79. In my view an arbitrator is more akin to a court than an administrative body or tribunal. An arbitrator is required to make findings of fact and to decide questions of law, to resolve disputes about the facts and the law. An arbitrator resolves disputes between parties by conducting hearings at which the parties are represented by legal practitioners or lay advocates. An arbitrator receives and hears evidence including by witnesses being examined and cross-examined. He is involved in an adversarial process. Part XI div 4 of the Act provides for the powers of arbitrators, the types of disputes arbitrators are empowered to resolve and how arbitrators are required to resolve those disputes. Those provisions establish that arbitrators fulfil judicial functions and are, subject to the Act, bound to act judicially in the discharge of their duties. Compare Summit Homes v Lucev (1996) 16 WAR 566, 569 Ipp J, with whom Kennedy and Rowland JJ agreed, when he was referring to review officers in the context of the then dispute resolution system provided in the Act.

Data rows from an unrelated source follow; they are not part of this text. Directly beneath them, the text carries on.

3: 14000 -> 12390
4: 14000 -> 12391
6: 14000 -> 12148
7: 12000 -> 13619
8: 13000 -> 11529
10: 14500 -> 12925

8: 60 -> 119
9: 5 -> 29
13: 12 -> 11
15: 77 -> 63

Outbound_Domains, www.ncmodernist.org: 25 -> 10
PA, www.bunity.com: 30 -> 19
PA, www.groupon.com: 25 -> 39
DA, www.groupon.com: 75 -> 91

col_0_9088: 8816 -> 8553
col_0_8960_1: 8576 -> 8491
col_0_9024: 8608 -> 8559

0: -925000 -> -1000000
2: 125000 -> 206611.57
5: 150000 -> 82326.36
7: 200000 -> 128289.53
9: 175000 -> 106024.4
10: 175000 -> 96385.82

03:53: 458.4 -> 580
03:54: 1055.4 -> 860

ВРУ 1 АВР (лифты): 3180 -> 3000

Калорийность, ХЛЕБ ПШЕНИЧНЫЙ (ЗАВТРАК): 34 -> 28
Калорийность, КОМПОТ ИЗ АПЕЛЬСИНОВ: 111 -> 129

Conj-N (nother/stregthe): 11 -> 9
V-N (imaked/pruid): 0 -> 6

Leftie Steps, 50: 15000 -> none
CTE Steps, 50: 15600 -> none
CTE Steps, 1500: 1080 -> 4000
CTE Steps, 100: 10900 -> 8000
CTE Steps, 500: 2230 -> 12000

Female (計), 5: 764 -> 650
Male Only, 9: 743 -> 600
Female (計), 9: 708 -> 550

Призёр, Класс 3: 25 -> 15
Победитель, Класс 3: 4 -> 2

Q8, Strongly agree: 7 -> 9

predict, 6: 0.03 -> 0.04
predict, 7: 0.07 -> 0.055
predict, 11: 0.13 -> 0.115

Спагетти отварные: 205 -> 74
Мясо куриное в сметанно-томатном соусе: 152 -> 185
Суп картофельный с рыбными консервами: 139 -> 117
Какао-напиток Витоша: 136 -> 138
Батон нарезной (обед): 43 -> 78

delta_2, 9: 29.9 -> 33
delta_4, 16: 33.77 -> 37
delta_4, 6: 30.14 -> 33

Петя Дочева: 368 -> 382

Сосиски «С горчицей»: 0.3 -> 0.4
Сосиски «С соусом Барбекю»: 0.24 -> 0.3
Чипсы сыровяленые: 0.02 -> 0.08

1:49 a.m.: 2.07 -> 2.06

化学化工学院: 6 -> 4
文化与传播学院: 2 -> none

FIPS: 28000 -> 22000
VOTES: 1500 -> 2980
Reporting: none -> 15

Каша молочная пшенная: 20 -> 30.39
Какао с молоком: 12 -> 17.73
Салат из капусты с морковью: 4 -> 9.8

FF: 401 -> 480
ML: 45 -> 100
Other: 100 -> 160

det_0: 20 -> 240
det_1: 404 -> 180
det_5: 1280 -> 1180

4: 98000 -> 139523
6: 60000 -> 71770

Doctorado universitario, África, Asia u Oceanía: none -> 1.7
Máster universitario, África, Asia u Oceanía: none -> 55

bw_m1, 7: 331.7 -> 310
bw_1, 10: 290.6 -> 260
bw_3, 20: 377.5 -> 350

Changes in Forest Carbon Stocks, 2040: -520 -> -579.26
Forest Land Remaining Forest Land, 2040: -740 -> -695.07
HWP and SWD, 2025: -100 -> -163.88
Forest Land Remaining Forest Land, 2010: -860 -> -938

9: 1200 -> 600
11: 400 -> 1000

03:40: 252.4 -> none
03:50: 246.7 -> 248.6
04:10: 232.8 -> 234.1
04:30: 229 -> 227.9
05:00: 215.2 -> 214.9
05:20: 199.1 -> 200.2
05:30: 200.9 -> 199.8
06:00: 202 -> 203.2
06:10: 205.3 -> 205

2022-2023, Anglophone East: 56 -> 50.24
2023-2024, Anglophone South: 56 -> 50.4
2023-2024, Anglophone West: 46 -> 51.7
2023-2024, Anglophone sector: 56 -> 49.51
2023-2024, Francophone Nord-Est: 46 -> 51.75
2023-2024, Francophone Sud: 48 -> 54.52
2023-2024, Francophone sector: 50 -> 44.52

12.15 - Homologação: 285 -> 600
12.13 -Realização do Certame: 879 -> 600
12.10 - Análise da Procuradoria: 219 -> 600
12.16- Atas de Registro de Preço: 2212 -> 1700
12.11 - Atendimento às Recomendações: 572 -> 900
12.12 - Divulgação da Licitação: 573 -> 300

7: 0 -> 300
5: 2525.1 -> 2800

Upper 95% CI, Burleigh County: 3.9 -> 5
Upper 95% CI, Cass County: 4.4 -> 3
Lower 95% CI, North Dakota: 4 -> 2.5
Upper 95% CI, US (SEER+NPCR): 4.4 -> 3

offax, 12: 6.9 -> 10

The provisions dealing with review officers were later repealed and replaced with pt XI div 4. The role and powers of arbitrators reflect the role and powers of review officers.

80. I am satisfied the arbitrator had the jurisdiction to make the findings he did.”

His Honour found an arbitrator, when determining an issue between parties in an adversarial process, is exercising a judicial function and not an administrative function.


In summarising the essence of the issues in the appeal His Honour stated at 87 and 88 –

“In essence, the issues raised by the notice of appeal come down to the proposition that the report of Mr Wong was of no probative force or value and was inadmissible and therefore ought to have been rejected by the arbitrator and ought not to have been relied upon by the arbitrator. Therefore the arbitrator’s acceptance of Mr Wong’s report, and his decision based upon the report, are so unreasonable that no reasonable arbitrator could have ever have come to it or, in the terms explained in Li, the arbitrator’s decision lacked an evident and intelligible justification. It was irrational. It follows, so it is submitted, the arbitrator erred in law.

88 For the reasons I have already explained I reject the submission that the arbitrator erred in relying upon Mr Wong’s report. It follows therefore I do not accept the submission that the arbitrator’s decision, significantly based upon Mr Wong’s report, was in error. I reject the submission that the arbitrator’s decision was so unreasonable that no reasonable arbitrator could have reached the same decision. I reject the submission that the arbitrator’s decision lacked an evident and intelligible justification or that it was irrational. I am satisfied there was a sufficient basis set out in Mr Wong’s report for his opinion to be understood and evaluated and to be accepted and relied upon. It was open to the arbitrator to accept Mr Wong’s opinion and on the basis of that opinion make the findings he did.”

Accordingly, His Honour refused the application for leave to appeal.